2) Is it Application layer, JVM layer, or OS layer?

Then, and only then, use a profiler plus your knowledge of the source to pin the problem down and solve it.

Basically, most of the morning was about codifying what’s really common sense (but what isn’t at the end of the day?). In particular, you should measure and monitor, then make hypotheses based on monitoring, then use profiling to pinpoint the problem and support your hypotheses. Fix the problem and re-sample your monitoring. Repeat until the user is happy.

I’ve seen this many times on projects that have performance problems. Each developer has his own pet theory based on a hunch and will not let go. If more projects started with measurements and testable hypotheses, they’d be in a much better place.

Pepperdine also introduced several tools, the best of which was one I’ve been searching for but couldn’t find: IronEye SQL. He confirmed what I’d suspected–that the project was dead. But I was happy to discover that he personally had the source and was trying to revive it! Yay!

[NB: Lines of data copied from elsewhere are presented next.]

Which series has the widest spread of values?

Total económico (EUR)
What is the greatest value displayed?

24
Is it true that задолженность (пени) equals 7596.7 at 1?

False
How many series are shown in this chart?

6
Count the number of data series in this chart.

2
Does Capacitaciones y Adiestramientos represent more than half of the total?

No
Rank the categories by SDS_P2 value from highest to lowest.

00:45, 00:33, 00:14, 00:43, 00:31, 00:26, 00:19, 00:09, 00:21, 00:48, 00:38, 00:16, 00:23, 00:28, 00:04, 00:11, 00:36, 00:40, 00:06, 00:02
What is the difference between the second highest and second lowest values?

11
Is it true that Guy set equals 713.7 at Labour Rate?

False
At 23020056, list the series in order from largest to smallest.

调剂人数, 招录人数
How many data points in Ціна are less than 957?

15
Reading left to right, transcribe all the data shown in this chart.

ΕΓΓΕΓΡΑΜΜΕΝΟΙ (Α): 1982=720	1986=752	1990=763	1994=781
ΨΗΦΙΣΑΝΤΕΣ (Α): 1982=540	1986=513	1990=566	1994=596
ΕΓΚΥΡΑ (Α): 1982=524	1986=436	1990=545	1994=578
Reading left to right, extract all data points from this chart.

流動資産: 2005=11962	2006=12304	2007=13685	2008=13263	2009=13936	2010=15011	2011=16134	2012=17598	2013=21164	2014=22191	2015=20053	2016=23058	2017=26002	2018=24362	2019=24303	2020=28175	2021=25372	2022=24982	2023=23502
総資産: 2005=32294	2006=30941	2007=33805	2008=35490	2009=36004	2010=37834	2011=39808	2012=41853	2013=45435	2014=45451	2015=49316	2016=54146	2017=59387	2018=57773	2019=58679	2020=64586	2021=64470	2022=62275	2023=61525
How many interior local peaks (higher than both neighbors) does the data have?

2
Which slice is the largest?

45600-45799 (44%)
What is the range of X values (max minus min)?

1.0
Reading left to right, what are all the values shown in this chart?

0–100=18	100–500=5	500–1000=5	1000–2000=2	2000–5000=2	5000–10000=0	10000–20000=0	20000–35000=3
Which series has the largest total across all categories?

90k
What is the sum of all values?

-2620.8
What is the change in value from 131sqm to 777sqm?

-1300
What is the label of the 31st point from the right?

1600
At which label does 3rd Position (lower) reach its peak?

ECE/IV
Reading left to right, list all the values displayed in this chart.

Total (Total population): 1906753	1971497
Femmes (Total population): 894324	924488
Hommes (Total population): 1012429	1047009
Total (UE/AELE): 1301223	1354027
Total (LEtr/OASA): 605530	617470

The best technical tidbit I got out of the session was some insight about Collections classes that have a medium-term life. It’s possible to have a Collections class (say a LinkedList) live just long enough for some of its plumbing to make it into the “old” generation. If that happens, then even if that LinkedList goes out of scope and is eligible for garbage collection, it won’t actually get collected until the next FullGC. Partial GCs only get the “young” generations. That’s not necessarily the end of the world until you consider that many of the objects contained in the LinkedList might have been very short-lived and might be in the young generation heap. But they can’t be garbage collected because the LinkedList still refers to them. These are known as ‘zombie’ objects–objects that aren’t referred to any more, but never-the-less won’t get collected in a Partial GC.